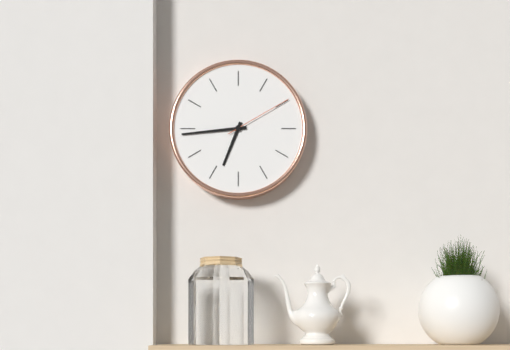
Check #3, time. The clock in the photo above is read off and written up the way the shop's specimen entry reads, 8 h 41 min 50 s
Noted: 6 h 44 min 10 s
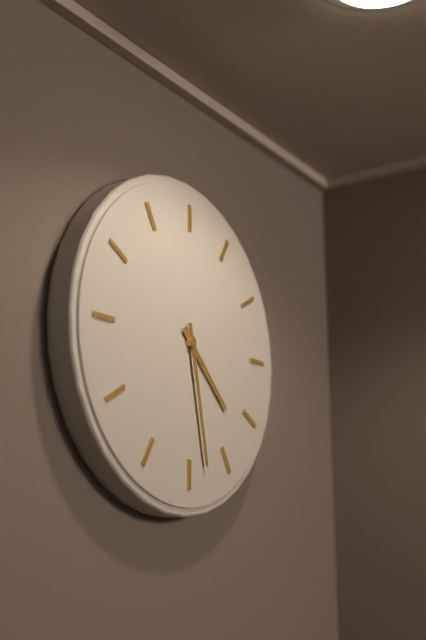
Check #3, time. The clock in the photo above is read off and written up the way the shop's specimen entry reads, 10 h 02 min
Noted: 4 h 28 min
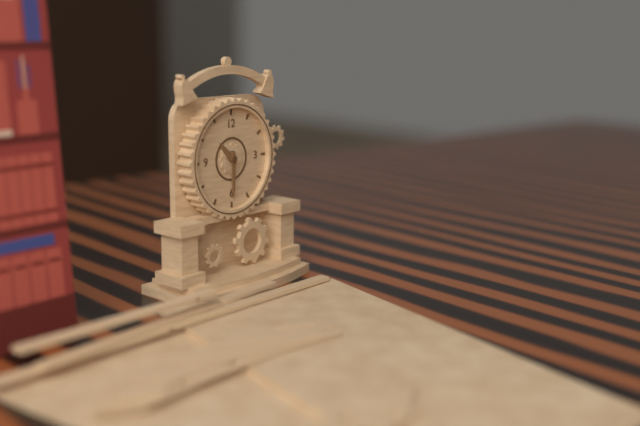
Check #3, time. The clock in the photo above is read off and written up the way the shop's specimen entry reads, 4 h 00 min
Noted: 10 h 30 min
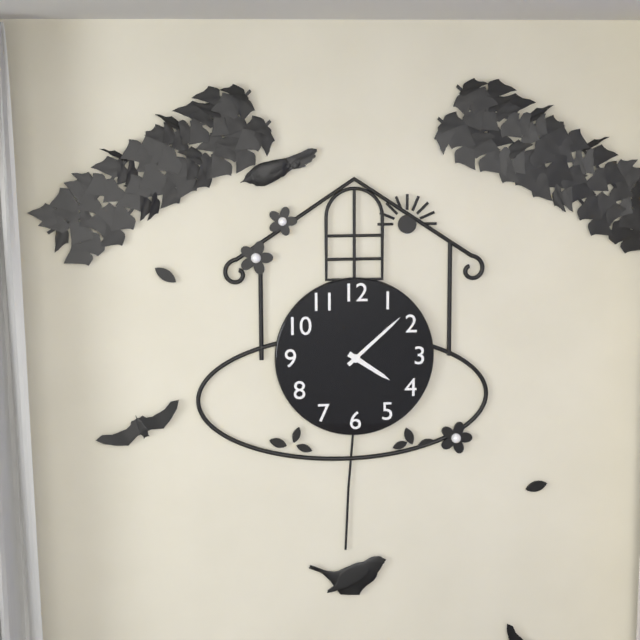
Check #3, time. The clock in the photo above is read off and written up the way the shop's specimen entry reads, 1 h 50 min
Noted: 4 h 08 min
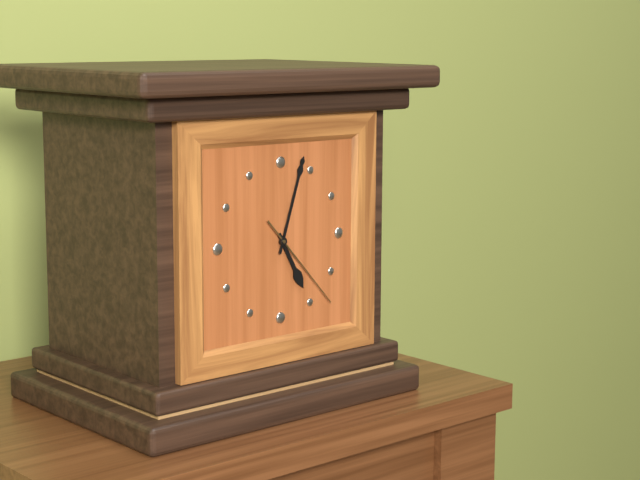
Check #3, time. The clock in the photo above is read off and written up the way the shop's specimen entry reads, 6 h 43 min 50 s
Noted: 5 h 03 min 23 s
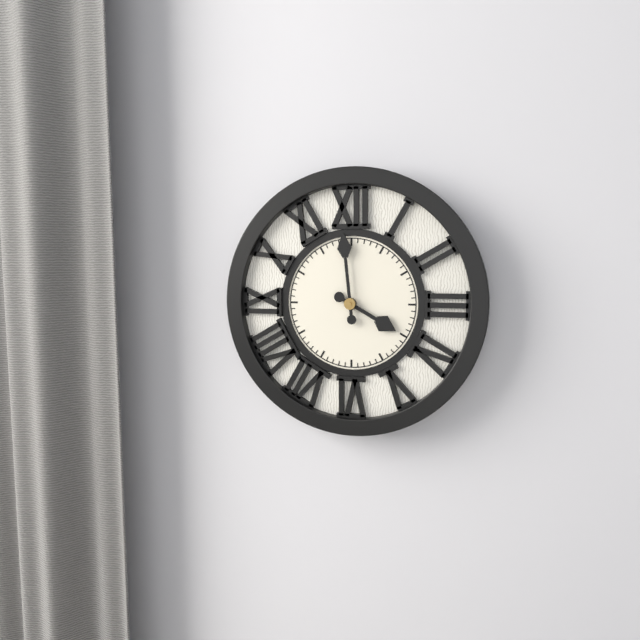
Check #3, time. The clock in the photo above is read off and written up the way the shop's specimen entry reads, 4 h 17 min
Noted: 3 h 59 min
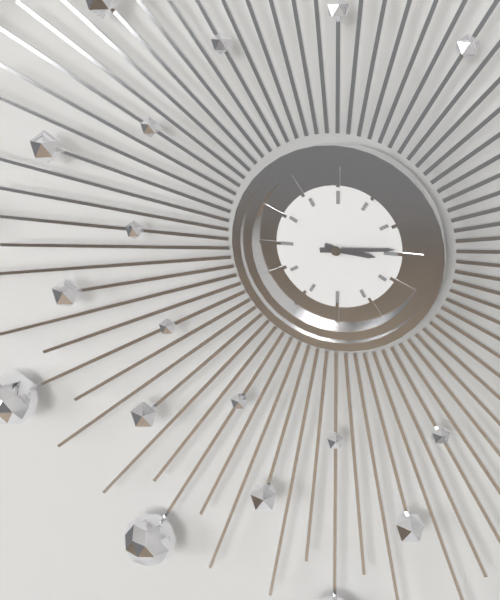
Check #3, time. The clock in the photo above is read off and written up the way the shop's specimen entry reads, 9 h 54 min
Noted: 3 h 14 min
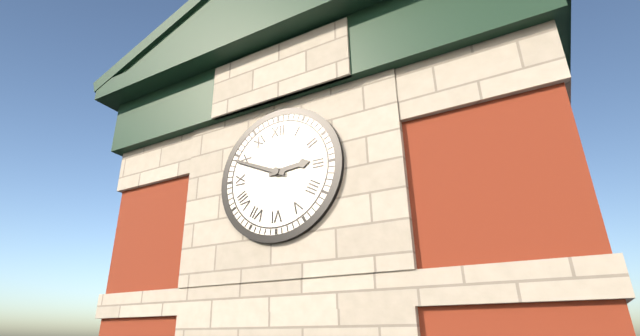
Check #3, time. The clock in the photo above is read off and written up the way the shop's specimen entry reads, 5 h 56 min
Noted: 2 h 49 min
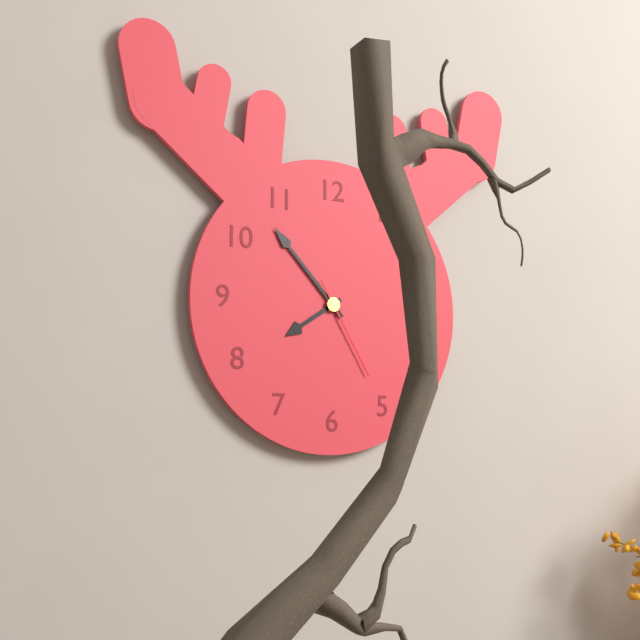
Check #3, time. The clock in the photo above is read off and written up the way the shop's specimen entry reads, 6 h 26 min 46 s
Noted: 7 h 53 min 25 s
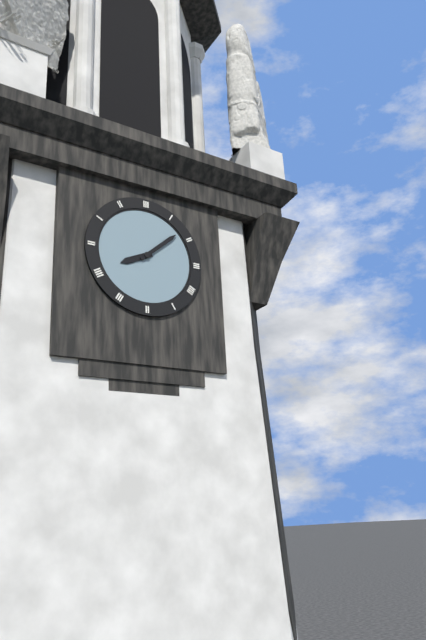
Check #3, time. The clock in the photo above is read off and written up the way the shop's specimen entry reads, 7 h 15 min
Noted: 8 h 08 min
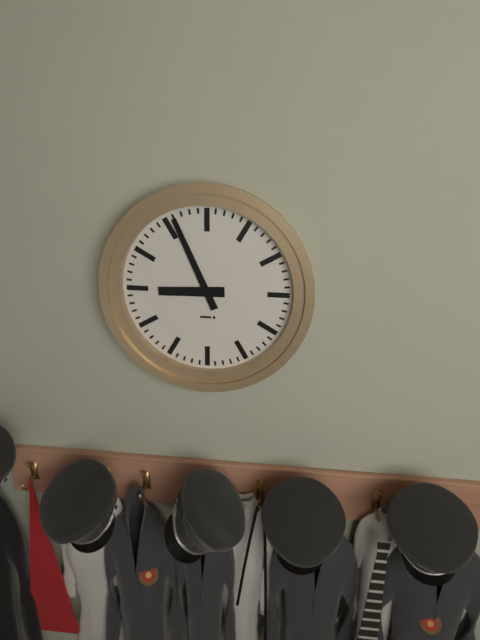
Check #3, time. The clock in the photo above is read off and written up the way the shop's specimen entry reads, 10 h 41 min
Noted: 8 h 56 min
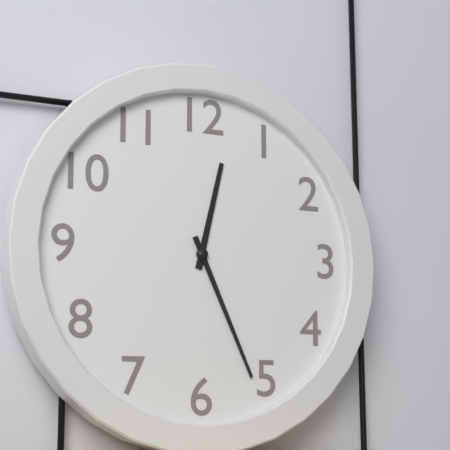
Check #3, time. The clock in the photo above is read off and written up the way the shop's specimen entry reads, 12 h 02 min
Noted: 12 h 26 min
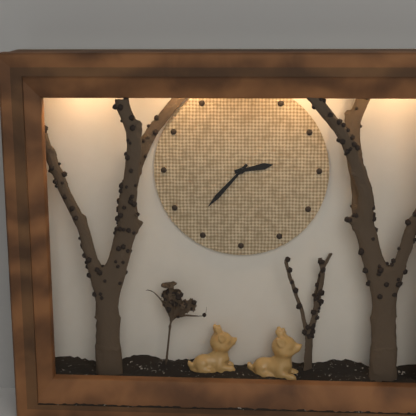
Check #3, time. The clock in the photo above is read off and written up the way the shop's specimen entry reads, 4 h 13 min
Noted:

====

§ **Exercise description**
Rewrite all of the lines above as a numbered list, skipping any blank lines and leaving the pictures out.

§ **Output for this task**
1. Check #3, time. The clock in the photo above is read off and written up the way the shop's specimen entry reads, 8 h 41 min 50 s
2. Noted: 6 h 44 min 10 s
3. Check #3, time. The clock in the photo above is read off and written up the way the shop's specimen entry reads, 10 h 02 min
4. Noted: 4 h 28 min
5. Check #3, time. The clock in the photo above is read off and written up the way the shop's specimen entry reads, 4 h 00 min
6. Noted: 10 h 30 min
7. Check #3, time. The clock in the photo above is read off and written up the way the shop's specimen entry reads, 1 h 50 min
8. Noted: 4 h 08 min
9. Check #3, time. The clock in the photo above is read off and written up the way the shop's specimen entry reads, 6 h 43 min 50 s
10. Noted: 5 h 03 min 23 s
11. Check #3, time. The clock in the photo above is read off and written up the way the shop's specimen entry reads, 4 h 17 min
12. Noted: 3 h 59 min
13. Check #3, time. The clock in the photo above is read off and written up the way the shop's specimen entry reads, 9 h 54 min
14. Noted: 3 h 14 min
15. Check #3, time. The clock in the photo above is read off and written up the way the shop's specimen entry reads, 5 h 56 min
16. Noted: 2 h 49 min
17. Check #3, time. The clock in the photo above is read off and written up the way the shop's specimen entry reads, 6 h 26 min 46 s
18. Noted: 7 h 53 min 25 s
19. Check #3, time. The clock in the photo above is read off and written up the way the shop's specimen entry reads, 7 h 15 min
20. Noted: 8 h 08 min
21. Check #3, time. The clock in the photo above is read off and written up the way the shop's specimen entry reads, 10 h 41 min
22. Noted: 8 h 56 min
23. Check #3, time. The clock in the photo above is read off and written up the way the shop's specimen entry reads, 12 h 02 min
24. Noted: 12 h 26 min
25. Check #3, time. The clock in the photo above is read off and written up the way the shop's specimen entry reads, 4 h 13 min
26. Noted:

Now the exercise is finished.